Segment Start: Text section

Leads: Mr Paul Bird (WM-AHSN), Prof Richard Lilford (Meths), Prof Aileen Clarke (Public Health)

Public Contributors linked to the ARC WM Research Methods theme will work with the project leads to maximise impact of this study.

Dates: November 2019 - ongoing (first publication reviewing local implementation submitted January 2021)

Background:

ARC West Midlands were developing an evaluation of a new homeless physical health outreach service being piloted in Warwickshire under the Cold Weather Fund by South Warwickshire Foundation Trust and Warwickshire County Council. Within six weeks of launching, the ‘Everybody In’ national campaign to house rough sleepers during the COVID-19 pandemic, fundamentally changed the delivery of the service. As a result, the project changed from being a before and after evaluation of the physical health outreach team, to be a narrative of the changes in service delivery resulting from the 'Everybody In' initiative, underpinned by data from the outreach team.

Policy and Practice Partners:

Warwickshire County Council.

Co-Funding Partners:

Warwickshire County Council, South Warwickshire NHS Foundation Trust.

Aims and Objectives:

The aim was to describe the changes in service provision attempted to understand how and why the work of the service changed as a result of the ‘Everybody In’ campaign.

Segment End: Text section

What you should do
Continue the project description of the Warwickshire homeless health outreach evaluation from the point where it ends.

Segment Start: Dataset content

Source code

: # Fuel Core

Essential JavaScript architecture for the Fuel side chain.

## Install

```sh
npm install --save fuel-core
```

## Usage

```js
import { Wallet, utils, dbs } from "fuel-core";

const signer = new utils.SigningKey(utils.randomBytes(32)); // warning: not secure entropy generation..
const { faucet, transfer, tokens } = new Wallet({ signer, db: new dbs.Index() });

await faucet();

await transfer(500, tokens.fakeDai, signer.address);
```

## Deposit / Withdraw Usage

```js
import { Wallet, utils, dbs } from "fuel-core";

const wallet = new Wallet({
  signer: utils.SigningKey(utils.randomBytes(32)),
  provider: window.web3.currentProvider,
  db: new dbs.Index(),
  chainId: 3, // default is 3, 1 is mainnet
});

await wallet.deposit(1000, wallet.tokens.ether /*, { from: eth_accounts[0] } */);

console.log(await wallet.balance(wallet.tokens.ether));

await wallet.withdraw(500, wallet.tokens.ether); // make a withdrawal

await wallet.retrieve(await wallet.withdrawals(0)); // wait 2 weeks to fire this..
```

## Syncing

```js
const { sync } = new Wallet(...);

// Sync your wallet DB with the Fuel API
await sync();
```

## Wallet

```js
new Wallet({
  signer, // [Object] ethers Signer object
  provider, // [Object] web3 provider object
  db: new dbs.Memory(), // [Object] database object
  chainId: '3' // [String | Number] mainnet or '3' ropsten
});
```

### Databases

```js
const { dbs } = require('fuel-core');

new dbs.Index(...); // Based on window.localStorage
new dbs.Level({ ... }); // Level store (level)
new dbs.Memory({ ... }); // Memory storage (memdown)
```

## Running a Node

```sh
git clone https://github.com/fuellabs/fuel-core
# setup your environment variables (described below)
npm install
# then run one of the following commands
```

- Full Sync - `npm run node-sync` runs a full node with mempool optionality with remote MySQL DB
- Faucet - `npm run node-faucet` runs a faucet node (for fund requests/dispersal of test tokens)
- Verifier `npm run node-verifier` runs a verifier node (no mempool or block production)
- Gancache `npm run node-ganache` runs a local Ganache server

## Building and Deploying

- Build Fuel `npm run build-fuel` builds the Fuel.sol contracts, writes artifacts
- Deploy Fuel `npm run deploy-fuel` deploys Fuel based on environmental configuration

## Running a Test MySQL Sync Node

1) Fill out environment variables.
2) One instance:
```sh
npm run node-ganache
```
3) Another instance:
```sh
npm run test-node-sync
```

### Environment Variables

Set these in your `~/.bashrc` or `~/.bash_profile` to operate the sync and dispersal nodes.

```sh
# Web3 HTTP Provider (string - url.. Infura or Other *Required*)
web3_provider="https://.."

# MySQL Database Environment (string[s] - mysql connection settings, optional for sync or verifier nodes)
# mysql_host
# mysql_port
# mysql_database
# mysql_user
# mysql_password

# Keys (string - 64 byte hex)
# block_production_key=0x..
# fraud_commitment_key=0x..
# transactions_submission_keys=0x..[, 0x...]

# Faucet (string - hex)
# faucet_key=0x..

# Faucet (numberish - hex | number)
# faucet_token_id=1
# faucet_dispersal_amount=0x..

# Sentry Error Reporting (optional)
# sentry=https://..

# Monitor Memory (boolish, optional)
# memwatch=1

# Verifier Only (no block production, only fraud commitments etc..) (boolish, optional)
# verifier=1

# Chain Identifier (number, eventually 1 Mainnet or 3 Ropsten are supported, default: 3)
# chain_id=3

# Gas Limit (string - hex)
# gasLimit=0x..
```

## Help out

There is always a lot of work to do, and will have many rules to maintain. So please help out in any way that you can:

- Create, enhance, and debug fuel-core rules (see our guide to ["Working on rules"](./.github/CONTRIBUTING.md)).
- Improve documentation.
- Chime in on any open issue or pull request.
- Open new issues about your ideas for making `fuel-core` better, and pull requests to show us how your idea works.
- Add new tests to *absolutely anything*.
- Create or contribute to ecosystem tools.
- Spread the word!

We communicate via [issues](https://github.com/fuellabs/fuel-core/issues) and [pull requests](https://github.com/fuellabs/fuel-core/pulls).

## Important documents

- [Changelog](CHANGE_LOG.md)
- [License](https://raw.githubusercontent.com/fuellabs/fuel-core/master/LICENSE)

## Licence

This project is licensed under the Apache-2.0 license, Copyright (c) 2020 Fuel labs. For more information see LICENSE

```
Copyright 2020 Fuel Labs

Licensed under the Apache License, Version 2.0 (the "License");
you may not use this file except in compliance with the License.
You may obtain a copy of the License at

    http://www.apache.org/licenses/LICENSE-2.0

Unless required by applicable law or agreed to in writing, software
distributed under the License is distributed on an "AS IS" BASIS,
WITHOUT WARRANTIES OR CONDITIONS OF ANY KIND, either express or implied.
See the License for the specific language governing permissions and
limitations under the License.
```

Segment End: Dataset content

Response area
Methods:

Data was collated and reviewed for the period January 2020 to August 2020. The evaluation compared electronic patient records including demographics, service level activity, time spent with patients, and A&E attendances before and after the ‘Everybody In’ campaign. This provided a ‘natural experiment’ in understanding how and why the work of the outreach team changed based on the nationwide approach to house rough sleepers.

Main Results:

The team were able to conduct significantly more appointments with service users each day due to being able to locate them more easily and consistently. This also led to increased frequency of contact with service users. The duration of consultations decreased however, due to limited availability of private and indoor space in which to conduct consultations. The outreach team also saw an increased activity in wound management activity following the ‘Everybody In’ campaign.

Conclusions:

The campaign provided more stable living circumstances, made it easier for the outreach team to engage with patients, and exposed previously unknown unmet needs amongst the rough sleeping population. The physical health outreach team have had their funding extended, so we plan to conduct further work following the end of the 'Everybody In' campaign. This will include continuing to evaluate local policy and monitoring the numbers of service users following a big rise in the number of 'hidden homeless', which the campaign helped to reveal.

Implications for Implementation:

The plight of the homeless is subject to considerable change over the COVID-19 pandemic, which we are trying to track with the view to working with our partners on policy change.